Abgesehen davon vermitteln viele Stiftungen (zum Beispiel Studienstiftung des deutschen Volkes) auch Doktorarbeiten im Ausland, sollte man also Stipendiat sein, ist die Organisation noch deutlich einfacher.

Thomas Dinh

Skyline von Boston.

Welche Kosten kommen auf mich zu und wie finanziere ich das?

Wie schon erwähnt sind Miete und Lebenshaltungskosten in den USA generell höher. Über den Daumen gepeilt sind um die 1000 Dollar pro Monat eine realistische Berechnungsgrundlage. Hinzu kommt der Flug und die Kosten für das Visum, die sich aus der Visakategorie ergeben, mindestens aber 180 Dollar für die sogenannte SEVIS-Gebühr.

Finanzielle Förderung kann man an verschiedenen Stellen beantragen. Gute Grundlage bietet die DAAD-Stipendiendatenbank, auch die Begabtenförderungswerke (parteinahe Stiftungen etc.) vergeben Promotionsstipendien. Bei der Bewerbung um finanzielle Förderung werden meist ein englischsprachiger Lebenslauf, ein Letter of Motivation und ein detaillierter Arbeitsplan verlangt. Die Förderung muss Monate im Voraus beantragt werden, das ist mit den typischen Verzögerungen bei der Planung oft schwer möglich. Mit ein bisschen Glück kann man auch vom Doktorvater finanziell unterstützt werden, zumindest die Flugkosten werden meist übernommen.

Da man sich ja von der Uni Lübeck für die Zeit im Ausland beurlauben lässt, wird auch kein Bafög mehr gezahlt. Würde man sich in den USA an der amerikanischen Uni immatrikulieren, könnte man sich zwar um Auslandsbafög bewerben, allerdings lohnt sich das bei den hohen Studiengebühren der amerikanischen Unis nicht.

Visum

Nur selten wird der Aufenthalt mit einem Visum der Kategorie B gestattet, meist ist das sog. J1-Visum (Praktikantenvisum) erforderlich. Insbesondere für die Vergabe des J1 Visums gelten strenge Regeln, es müssen zahlreiche Dokumente vorgelegt werden.

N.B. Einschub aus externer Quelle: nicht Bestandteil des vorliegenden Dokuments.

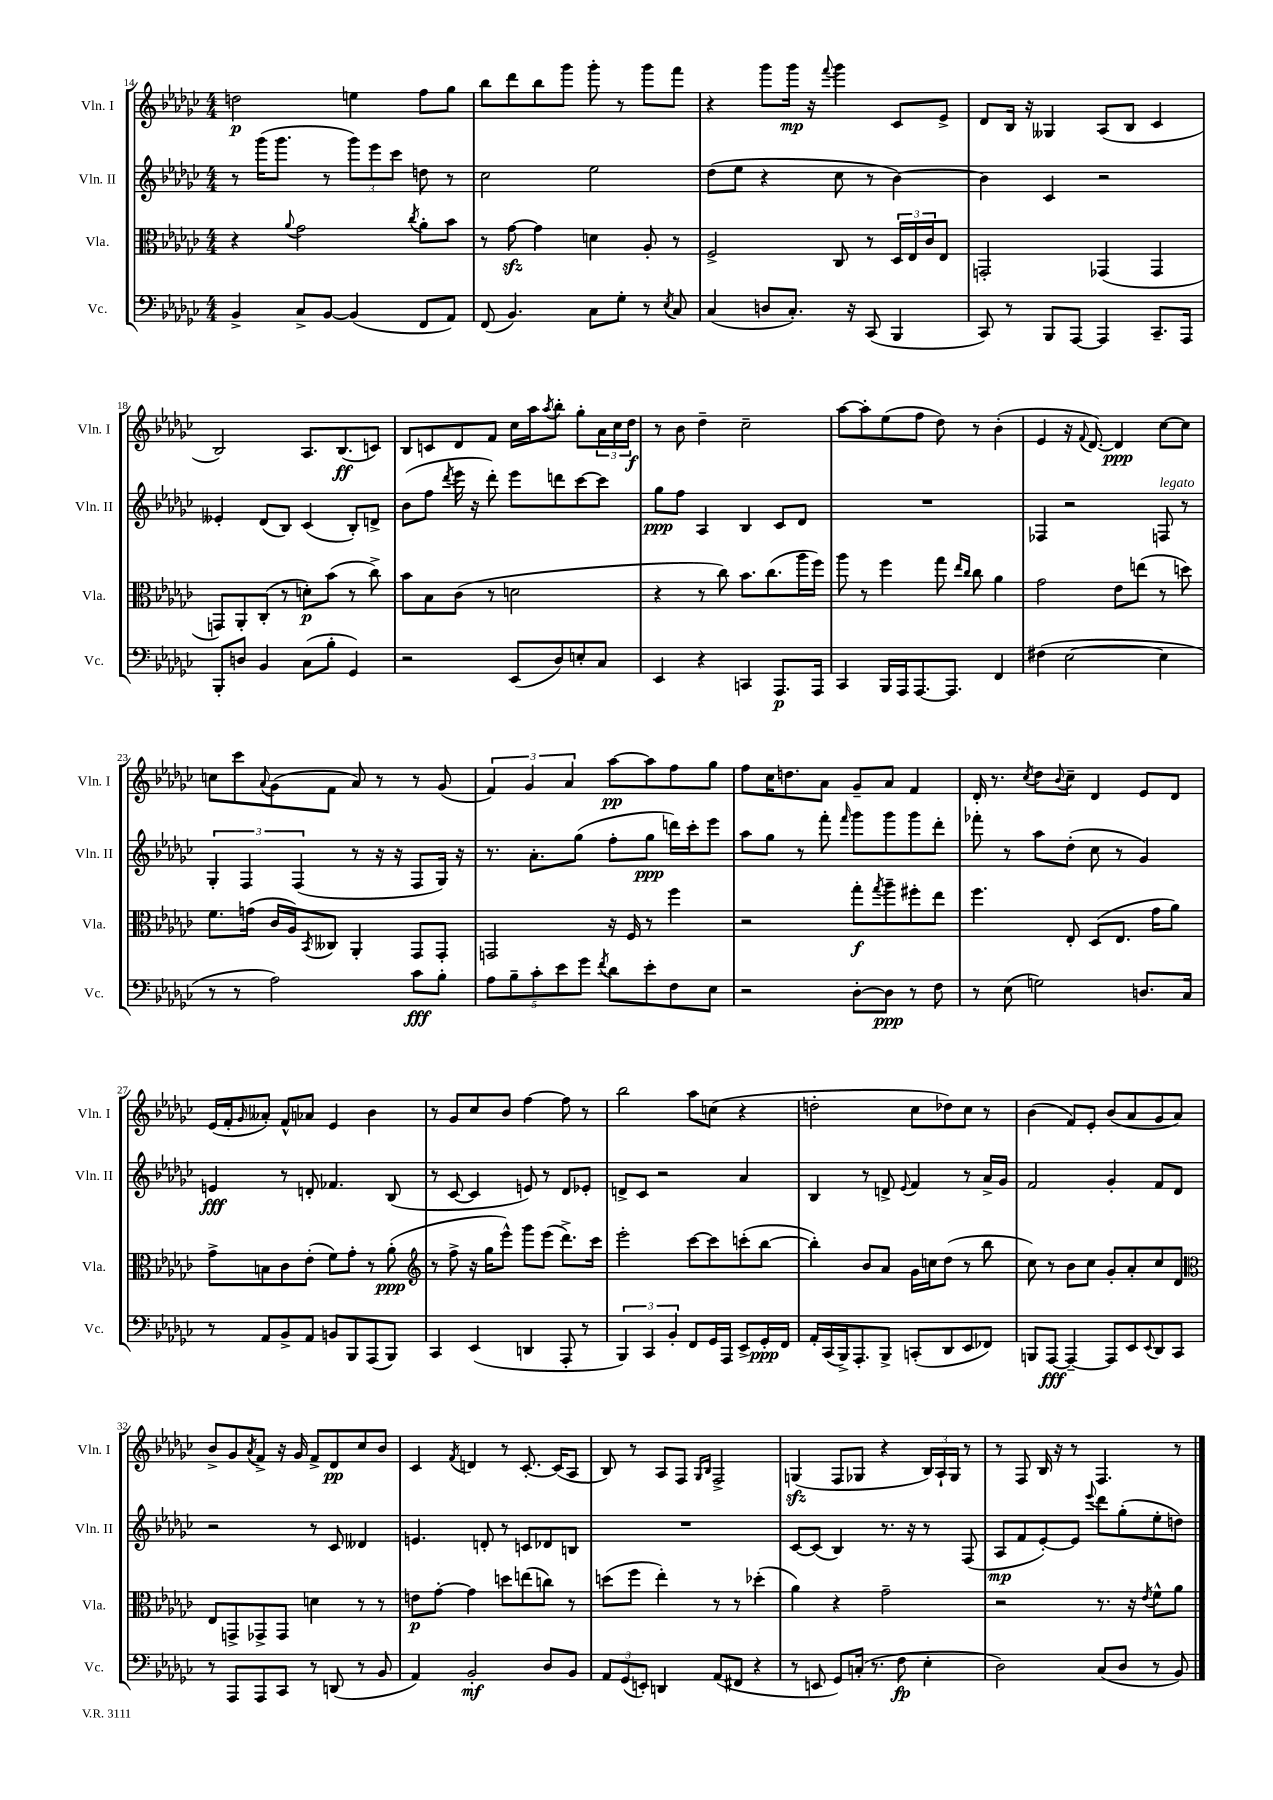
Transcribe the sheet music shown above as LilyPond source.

<<
\new StaffGroup <<
\new Staff = "s0" \with { instrumentName = "Vln. I" shortInstrumentName = "Vln. I" } {
    \clef treble \key ges \major \numericTimeSignature \time 4/4
    d''2\p e''4 f''8 ges''8 |
    bes''8 des'''8 bes''8 ges'''8 ges'''8-. r8 ges'''8 f'''8 |
    r4 ges'''8 ges'''16\mp r16 \appoggiatura { f'''8 } ges'''4 ces'8 ees'8-> |
    des'8 bes16 r16 geses4 aes8( bes8 ces'4 |
    bes2) aes8. bes8.\ff( c'8) |
    bes8 c'8 des'8 f'8 ces''16 aes''16 \acciaccatura { aes''8 } bes''8-. ges''8-. \tuplet 3/2 { aes'16 ces''16 des''16\f } |
    r8 bes'8 des''4-- ces''2-- |
    aes''8~ aes''8-. ees''8( f''8 des''8) r8 bes'4-.( |
    ees'4 r16 \appoggiatura { f'8 } des'8.~) des'4\ppp ces''8~ ces''8 |
    c''8 ces'''8 \appoggiatura { aes'8 } ges'8( f'8 aes'8) r8 r8 ges'8( |
    \tuplet 3/2 { f'4) ges'4 aes'4 } aes''8~\pp aes''8 f''8 ges''8 |
    f''8 ces''16 d''8. aes'8 ges'8-- aes'8 f'4 |
    des'16-. r8. \acciaccatura { ces''8 } des''8 \appoggiatura { bes'8 } ces''8-- des'4 ees'8 des'8 |
    ees'16( f'16-. \grace { ges'16 } aeses'8-.) f'8-^ aes'8 ees'4 bes'4 |
    r8 ges'8 ces''8 bes'8 f''4~ f''8 r8 |
    bes''2 aes''8 c''8( r4 |
    d''2-. ces''8 des''8) ces''8 r8 |
    bes'4( f'8) ees'8-. bes'8( aes'8 ges'8 aes'8) |
    bes'8-> ges'8 \acciaccatura { aes'8 } f'8-> r16 ges'16 f'8-> des'8\pp ces''8 bes'8 |
    ces'4 \acciaccatura { f'8 } d'4 r8 ces'8.~-. ces'16( aes8 |
    bes8) r8 aes8 f8 \grace { ges16 bes16 } f2-> |
    g4\sfz( f8 ges8 r4 \tuplet 3/2 { bes16) aes16-! ges16 } r8 |
    r8 f8 bes16 r16 r8 f4. r8 \bar "|." |
}
\new Staff = "s1" \with { instrumentName = "Vln. II" shortInstrumentName = "Vln. II" } {
    \clef treble \key ges \major \numericTimeSignature \time 4/4
    r8 ges'''16( ges'''8. r8 \tuplet 3/2 { ges'''8) ees'''8 ces'''8 } d''8 r8 |
    ces''2 ees''2 |
    des''8( ees''8 r4 ces''8 r8 bes'4~) |
    bes'4 ces'4 r2 |
    eeses'4-. des'8( bes8) ces'4( bes8-.) d'8-> |
    bes'8( f''8 \acciaccatura { des'''8 } ees'''16 r16 des'''8-.) ees'''8 d'''8 ces'''8~ ces'''8 |
    ges''8\ppp f''8 aes4 bes4 ces'8 des'8 |
    R1 |
    fes4 r2 f8^\markup { \italic "legato" } r8 |
    \tuplet 3/2 { ges4-. f4 f4( } r8 r16 r16 f8 ges16) r16 |
    r8. aes'8.-. ges''8( f''8-. ges''8\ppp d'''16) ces'''16-. ees'''8 |
    aes''8 ges''8 r8 f'''8-. \grace { f'''16 } ges'''8 ges'''8 ges'''8 des'''8-. |
    fes'''8-. r8 aes''8 des''8-.( ces''8 r8 ges'4) |
    e'4\fff r8 d'8-. fes'4. bes8( |
    r8 ces'8~ ces'4 e'8) r8 des'8 ees'8-. |
    d'8-> ces'8 r2 aes'4 |
    bes4 r8 d'8-> \appoggiatura { ees'8 } f'4 r8 aes'16-> ges'16 |
    f'2 ges'4-. f'8 des'8 |
    r2 r8 ces'8 deses'4 |
    e'4. d'8-. r8 c'8 des'8 b8 |
    R1 |
    ces'8~ ces'8( bes4) r8. r16 r8 f8( |
    aes8\mp f'8 ees'8~-.) ees'8 \appoggiatura { ees'''8 } des'''8 ges''8-.( ees''8-. d''8) \bar "|." |
}
\new Staff = "s2" \with { instrumentName = "Vla." shortInstrumentName = "Vla." } {
    \clef alto \key ges \major \numericTimeSignature \time 4/4
    r4 \appoggiatura { aes'8 } ges'2 \acciaccatura { ces''8 } aes'8-. bes'8 |
    r8 ges'8~\sfz ges'4 d'4 aes8-. r8 |
    f2-> ces8 r8 \tuplet 3/2 { des16 ees16 ces'16 } ees8 |
    g,2-. ges,4( ges,4 |
    g,8) aes,8-. ces8-.( r8 d'8-.\p) bes'8( r8 ces''8->) |
    bes'8 bes8 ces'8( r8 d'2 |
    r4 r8 ces''8) bes'8. ces''8.( aes''16 f''16) |
    aes''8 r8 f''4 ges''8 \grace { ees''16 ces''16 } ces''8 aes'4 |
    ges'2 ees'8 e''8( r8 d''8) |
    f'8. g'16( ces'16 aes16) \acciaccatura { bes,8 } ceses8 aes,4-. ges,8 ges,8-. |
    g,2 r16 f16 r8 f''4 |
    r2 ges''8-.\f \acciaccatura { ges''8 } aes''8-- fis''8-. ees''8 |
    f''4. ees8-. des8( ees8. ges'16 aes'8) |
    ges'8-> b8 ces'8 ees'8-.( f'8) ges'8-. r8 aes'8-.\ppp( |
    \clef treble r8 f''8-> r16 ges''16 ees'''8-^) ges'''8 ees'''8( des'''8.->) ces'''16 |
    ees'''2-. ces'''8~ ces'''8 c'''8-.( bes''8~ |
    bes''4-.) bes'8 aes'8 ges'16 c''16 des''8( r8 bes''8 |
    ces''8) r8 bes'8 ces''8 ges'8-. aes'8-. ces''8 des'8 |
    \clef alto ees8 g,8-> ges,8-> ges,8 d'4 r8 r8 |
    e'8\p ges'8~-. ges'4 d''8 e''8( c''8) r8 |
    d''8( f''8 ees''4-.) r8 r8 des''4-.( |
    aes'4) r4 ges'2-- |
    r2 r8. r16 \acciaccatura { ees'8 } f'8-^ aes'8 \bar "|." |
}
\new Staff = "s3" \with { instrumentName = "Vc." shortInstrumentName = "Vc." } {
    \clef bass \key ges \major \numericTimeSignature \time 4/4
    bes,4-> ces8-> bes,8~ bes,4( f,8 aes,8) |
    f,8( bes,4.) ces8 ges8-. r8 \acciaccatura { ees8 } ces8 |
    ces4( d8 ces8.-.) r16 ces,8( bes,,4 |
    ces,8) r8 bes,,8 aes,,8~ aes,,4 ces,8.-- aes,,16 |
    bes,,8-. d8 bes,4 ces8( bes8-. ges,4) |
    r2 ees,8( des8) e8-. ces8 |
    ees,4 r4 c,4 aes,,8.\p aes,,16 |
    ces,4 bes,,16 aes,,16 aes,,8.~ aes,,8. f,4 |
    fis4( ees2~ ees4 |
    r8 r8 aes2) ces'8\fff bes8-. |
    \tuplet 5/4 { aes8 bes8-- ces'8-. ees'8 ges'8 } \acciaccatura { f'8 } des'8 ees'8-. f8 ees8 |
    r2 des8~-. des8\ppp r8 f8 |
    r8 ees8( g2) d8. ces16 |
    r8 aes,8 bes,8-> aes,8 b,8 bes,,8 aes,,8( bes,,8) |
    ces,4 ees,4( d,4 aes,,8-. r8 |
    \tuplet 3/2 { bes,,4) ces,4 bes,4-. } f,8 ges,16 aes,,16 ees,8-> ges,16-.\ppp f,16 |
    aes,16-. ces,16( bes,,16->) aes,,8.-. bes,,8-> c,8-.( des,8 ees,8 fes,8) |
    b,,8 aes,,8~\fff aes,,4~-- aes,,8 ees,8 \appoggiatura { ees,8 } des,8 ces,8 |
    r8 aes,,8 aes,,8 ces,8 r8 d,8( r8 bes,8 |
    aes,4) bes,2-.\mf des8 bes,8 |
    \tuplet 3/2 { aes,8 ges,8( e,8-.) } d,4 aes,8( fis,8 r4 |
    r8 e,8 ges,8) c16-.( r8. f8\fp ees4-. |
    des2) ces8( des8 r8 bes,8) \bar "|." |
}
>>
>>
\layout { \context { \Score currentBarNumber = #14 } }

So muss z.B. die finanzielle Absicherung des Studenten nachgewiesen werden und die „Praktikumsstelle“ (in diesem Fall die amerikanische Universität) ein anerkannter Visa-Sponsor sein. Zudem wird für alle Nicht-Touristenvisa für die USA ein persönlicher Gesprächstermin in der Botschaft in Berlin fällig. Auf einen Termin muss man meist mehrere Wochen warten, daher sollte genügend Zeit eingeplant werden.

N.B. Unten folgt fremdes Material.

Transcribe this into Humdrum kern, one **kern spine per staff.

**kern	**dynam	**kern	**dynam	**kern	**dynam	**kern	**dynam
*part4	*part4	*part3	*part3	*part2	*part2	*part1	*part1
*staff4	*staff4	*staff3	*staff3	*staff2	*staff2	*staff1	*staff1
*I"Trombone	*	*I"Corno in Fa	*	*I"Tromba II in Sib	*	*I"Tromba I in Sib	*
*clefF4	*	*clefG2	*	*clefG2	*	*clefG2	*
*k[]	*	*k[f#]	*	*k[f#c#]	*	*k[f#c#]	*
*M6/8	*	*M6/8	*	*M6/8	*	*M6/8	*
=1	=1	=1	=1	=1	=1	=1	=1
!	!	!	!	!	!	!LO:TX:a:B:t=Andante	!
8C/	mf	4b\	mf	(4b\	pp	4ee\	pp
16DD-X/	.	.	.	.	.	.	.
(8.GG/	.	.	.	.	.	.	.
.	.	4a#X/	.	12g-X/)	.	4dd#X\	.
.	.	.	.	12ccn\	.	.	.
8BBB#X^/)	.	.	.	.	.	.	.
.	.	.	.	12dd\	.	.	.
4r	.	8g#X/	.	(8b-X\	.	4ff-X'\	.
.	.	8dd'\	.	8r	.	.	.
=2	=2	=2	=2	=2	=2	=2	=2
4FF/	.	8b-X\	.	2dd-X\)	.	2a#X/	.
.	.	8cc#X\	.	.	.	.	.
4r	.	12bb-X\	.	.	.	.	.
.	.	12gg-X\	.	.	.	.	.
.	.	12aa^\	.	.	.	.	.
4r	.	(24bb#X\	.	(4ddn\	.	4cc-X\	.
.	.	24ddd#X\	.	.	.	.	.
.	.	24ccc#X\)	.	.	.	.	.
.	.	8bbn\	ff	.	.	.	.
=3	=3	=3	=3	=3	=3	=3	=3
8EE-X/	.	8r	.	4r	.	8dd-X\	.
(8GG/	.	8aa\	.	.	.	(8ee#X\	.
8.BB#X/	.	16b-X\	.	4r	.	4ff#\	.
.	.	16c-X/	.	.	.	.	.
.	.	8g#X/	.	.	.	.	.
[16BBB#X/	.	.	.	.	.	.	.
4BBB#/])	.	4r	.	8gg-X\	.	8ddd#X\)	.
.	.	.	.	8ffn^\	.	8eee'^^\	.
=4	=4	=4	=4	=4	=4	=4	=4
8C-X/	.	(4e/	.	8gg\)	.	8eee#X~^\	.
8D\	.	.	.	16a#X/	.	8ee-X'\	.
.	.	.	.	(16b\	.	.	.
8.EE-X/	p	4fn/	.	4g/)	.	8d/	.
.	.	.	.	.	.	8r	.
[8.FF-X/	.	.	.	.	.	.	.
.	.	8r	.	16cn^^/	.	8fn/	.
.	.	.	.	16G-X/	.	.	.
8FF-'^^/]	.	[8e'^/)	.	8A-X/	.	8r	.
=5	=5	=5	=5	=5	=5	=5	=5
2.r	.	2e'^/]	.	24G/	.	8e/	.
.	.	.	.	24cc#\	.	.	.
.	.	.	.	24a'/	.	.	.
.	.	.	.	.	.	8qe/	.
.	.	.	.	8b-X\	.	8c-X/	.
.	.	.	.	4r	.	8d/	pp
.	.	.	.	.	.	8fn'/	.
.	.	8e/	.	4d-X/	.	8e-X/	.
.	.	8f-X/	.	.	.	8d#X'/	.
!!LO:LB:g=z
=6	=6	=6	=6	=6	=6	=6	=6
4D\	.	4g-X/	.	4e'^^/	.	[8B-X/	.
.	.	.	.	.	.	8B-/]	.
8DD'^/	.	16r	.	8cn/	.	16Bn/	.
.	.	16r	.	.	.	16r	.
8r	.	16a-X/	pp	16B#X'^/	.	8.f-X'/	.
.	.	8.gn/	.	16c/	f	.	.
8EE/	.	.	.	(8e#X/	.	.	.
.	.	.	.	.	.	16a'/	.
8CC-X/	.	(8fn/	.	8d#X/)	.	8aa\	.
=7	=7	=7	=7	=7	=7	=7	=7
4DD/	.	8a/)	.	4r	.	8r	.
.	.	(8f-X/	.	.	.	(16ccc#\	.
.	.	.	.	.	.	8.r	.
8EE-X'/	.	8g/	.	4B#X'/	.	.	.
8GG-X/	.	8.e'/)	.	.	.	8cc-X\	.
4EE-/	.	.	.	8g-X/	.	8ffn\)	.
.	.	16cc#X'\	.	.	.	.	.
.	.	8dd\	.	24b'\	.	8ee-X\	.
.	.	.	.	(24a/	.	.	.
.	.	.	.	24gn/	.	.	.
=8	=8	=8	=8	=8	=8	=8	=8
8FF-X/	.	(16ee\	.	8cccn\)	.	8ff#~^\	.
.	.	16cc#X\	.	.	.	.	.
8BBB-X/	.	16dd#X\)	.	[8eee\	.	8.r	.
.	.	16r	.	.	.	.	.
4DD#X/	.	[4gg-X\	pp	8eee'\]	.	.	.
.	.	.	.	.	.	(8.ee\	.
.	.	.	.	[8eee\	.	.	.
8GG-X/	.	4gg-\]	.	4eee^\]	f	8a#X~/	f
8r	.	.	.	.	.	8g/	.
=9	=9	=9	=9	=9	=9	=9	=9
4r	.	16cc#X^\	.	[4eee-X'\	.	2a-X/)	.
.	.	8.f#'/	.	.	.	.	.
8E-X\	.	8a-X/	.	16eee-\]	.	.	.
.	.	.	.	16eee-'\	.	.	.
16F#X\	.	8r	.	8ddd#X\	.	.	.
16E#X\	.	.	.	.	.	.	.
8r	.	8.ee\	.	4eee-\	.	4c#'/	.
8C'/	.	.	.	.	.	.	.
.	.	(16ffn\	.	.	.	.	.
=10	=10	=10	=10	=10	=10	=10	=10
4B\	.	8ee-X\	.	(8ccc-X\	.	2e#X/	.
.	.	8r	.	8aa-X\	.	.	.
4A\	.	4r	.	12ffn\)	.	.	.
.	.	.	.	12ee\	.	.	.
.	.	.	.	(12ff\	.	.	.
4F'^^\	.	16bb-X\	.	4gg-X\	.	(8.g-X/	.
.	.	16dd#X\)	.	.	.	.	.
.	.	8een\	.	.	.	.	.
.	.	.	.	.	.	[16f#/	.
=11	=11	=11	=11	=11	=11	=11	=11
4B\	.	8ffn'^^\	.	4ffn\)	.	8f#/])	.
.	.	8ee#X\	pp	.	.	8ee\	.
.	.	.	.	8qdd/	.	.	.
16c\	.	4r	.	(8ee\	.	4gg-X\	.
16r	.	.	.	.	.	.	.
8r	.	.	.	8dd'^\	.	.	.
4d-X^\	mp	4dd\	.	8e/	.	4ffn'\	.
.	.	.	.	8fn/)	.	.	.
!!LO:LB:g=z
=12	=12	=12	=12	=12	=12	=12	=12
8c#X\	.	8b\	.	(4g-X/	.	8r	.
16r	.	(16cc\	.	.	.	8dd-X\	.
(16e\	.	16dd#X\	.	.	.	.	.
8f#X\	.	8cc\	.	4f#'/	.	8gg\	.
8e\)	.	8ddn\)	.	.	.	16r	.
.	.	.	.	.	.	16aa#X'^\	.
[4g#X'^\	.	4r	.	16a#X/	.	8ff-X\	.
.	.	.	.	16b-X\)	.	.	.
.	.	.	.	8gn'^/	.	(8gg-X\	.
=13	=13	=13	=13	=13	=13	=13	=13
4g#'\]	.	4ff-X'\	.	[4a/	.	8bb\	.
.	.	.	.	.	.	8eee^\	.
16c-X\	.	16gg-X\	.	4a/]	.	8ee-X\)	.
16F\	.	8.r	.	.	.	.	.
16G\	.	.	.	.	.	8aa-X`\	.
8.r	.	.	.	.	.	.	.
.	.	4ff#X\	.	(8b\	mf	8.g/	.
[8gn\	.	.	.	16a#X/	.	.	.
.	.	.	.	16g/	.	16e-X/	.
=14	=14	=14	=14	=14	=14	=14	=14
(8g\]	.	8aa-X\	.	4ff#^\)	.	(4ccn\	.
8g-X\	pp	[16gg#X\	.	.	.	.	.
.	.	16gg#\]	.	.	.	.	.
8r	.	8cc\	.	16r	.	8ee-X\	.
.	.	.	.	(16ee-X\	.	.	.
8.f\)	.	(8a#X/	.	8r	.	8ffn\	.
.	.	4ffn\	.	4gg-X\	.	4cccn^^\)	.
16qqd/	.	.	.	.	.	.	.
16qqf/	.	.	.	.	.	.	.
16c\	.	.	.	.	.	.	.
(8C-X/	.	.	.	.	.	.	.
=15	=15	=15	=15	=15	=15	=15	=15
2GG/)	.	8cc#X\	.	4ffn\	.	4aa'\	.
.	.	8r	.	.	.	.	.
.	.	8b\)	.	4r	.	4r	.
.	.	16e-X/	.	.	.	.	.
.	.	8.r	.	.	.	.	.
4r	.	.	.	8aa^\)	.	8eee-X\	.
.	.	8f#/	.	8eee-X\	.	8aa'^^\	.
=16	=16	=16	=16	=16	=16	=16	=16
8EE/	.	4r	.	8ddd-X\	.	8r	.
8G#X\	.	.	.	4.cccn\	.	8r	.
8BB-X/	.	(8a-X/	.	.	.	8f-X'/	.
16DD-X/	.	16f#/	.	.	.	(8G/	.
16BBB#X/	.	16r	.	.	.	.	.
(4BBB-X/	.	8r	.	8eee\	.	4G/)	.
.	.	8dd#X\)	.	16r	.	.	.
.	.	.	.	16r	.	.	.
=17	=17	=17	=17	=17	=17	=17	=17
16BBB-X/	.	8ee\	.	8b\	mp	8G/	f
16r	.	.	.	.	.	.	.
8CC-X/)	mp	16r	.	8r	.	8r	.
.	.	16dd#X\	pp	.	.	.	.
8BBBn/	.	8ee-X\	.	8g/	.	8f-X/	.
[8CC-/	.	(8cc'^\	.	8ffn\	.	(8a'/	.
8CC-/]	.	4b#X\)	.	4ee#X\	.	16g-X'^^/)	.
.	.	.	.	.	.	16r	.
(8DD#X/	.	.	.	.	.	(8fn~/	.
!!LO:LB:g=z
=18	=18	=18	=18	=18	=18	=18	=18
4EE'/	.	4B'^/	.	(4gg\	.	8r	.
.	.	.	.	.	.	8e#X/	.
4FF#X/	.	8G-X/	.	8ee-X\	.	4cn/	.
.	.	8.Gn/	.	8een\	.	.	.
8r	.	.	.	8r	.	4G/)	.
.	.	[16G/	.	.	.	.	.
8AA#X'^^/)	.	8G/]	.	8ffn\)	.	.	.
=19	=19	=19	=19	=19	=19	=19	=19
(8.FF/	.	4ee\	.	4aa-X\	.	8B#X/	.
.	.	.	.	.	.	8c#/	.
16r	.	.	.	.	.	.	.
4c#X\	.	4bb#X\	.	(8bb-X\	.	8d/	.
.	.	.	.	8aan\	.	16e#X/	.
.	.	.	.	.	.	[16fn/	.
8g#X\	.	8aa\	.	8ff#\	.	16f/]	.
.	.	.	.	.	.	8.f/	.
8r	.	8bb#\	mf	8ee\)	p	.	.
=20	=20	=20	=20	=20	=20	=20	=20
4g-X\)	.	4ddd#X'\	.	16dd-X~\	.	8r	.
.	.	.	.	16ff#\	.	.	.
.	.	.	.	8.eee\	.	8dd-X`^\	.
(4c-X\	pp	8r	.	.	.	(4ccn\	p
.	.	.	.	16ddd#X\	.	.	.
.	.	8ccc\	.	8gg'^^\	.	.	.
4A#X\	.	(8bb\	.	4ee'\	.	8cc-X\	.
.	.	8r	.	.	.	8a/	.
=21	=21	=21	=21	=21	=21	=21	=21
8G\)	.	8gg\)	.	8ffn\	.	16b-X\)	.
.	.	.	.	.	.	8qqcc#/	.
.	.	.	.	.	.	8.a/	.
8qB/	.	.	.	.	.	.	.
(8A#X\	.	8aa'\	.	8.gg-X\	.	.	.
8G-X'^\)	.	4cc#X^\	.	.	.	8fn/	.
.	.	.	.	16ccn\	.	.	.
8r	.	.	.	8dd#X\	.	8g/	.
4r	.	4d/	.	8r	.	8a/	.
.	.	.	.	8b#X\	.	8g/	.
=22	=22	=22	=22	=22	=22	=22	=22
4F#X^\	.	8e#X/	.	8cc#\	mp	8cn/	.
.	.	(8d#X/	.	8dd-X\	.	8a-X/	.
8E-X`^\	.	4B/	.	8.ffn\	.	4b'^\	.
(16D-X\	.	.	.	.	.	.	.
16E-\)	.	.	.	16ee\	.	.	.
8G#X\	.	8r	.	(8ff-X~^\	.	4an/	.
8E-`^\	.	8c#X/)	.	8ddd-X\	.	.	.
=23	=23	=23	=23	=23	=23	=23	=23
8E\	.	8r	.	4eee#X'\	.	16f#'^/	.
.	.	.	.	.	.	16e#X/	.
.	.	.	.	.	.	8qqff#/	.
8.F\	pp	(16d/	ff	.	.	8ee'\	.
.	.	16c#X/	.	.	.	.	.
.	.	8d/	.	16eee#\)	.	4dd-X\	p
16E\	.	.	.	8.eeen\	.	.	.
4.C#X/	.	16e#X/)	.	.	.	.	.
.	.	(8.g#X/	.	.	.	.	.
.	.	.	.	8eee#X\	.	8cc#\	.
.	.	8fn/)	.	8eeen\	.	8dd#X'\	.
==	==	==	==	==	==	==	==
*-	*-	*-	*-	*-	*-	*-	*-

Krankenversicherung/Impfungen

Bei der Einreise mit einem Praktikantenvisum wird man meist automatisch durch die vermittelnde Organisation krankenversichert. Ansonsten muss man eine Auslandskrankenversicherung abschließen, Arztkosten in den USA sind geradezu lächerlich hoch. Da der Arbeitgeber meist das örtliche Krankenhaus ist (wenn auch nur im Forschungstrakt gearbeitet wird), müssen alle gängigen Impfungen nachgewiesen werden (alle auch von der STIKO empfohlen), hierzu ist ein internationaler Impfausweis praktisch. Zusätzlich wird oft ein Tuberculintest jüngeren Datums verlangt, so hat dann das Übungs-gepiekse im Mibi-Kurs doch noch seinen Sinn. Bei Unsicherheit: Reisemedizin und Impfsprechstunde, Institut für Transfusionsmedizin, Haus31.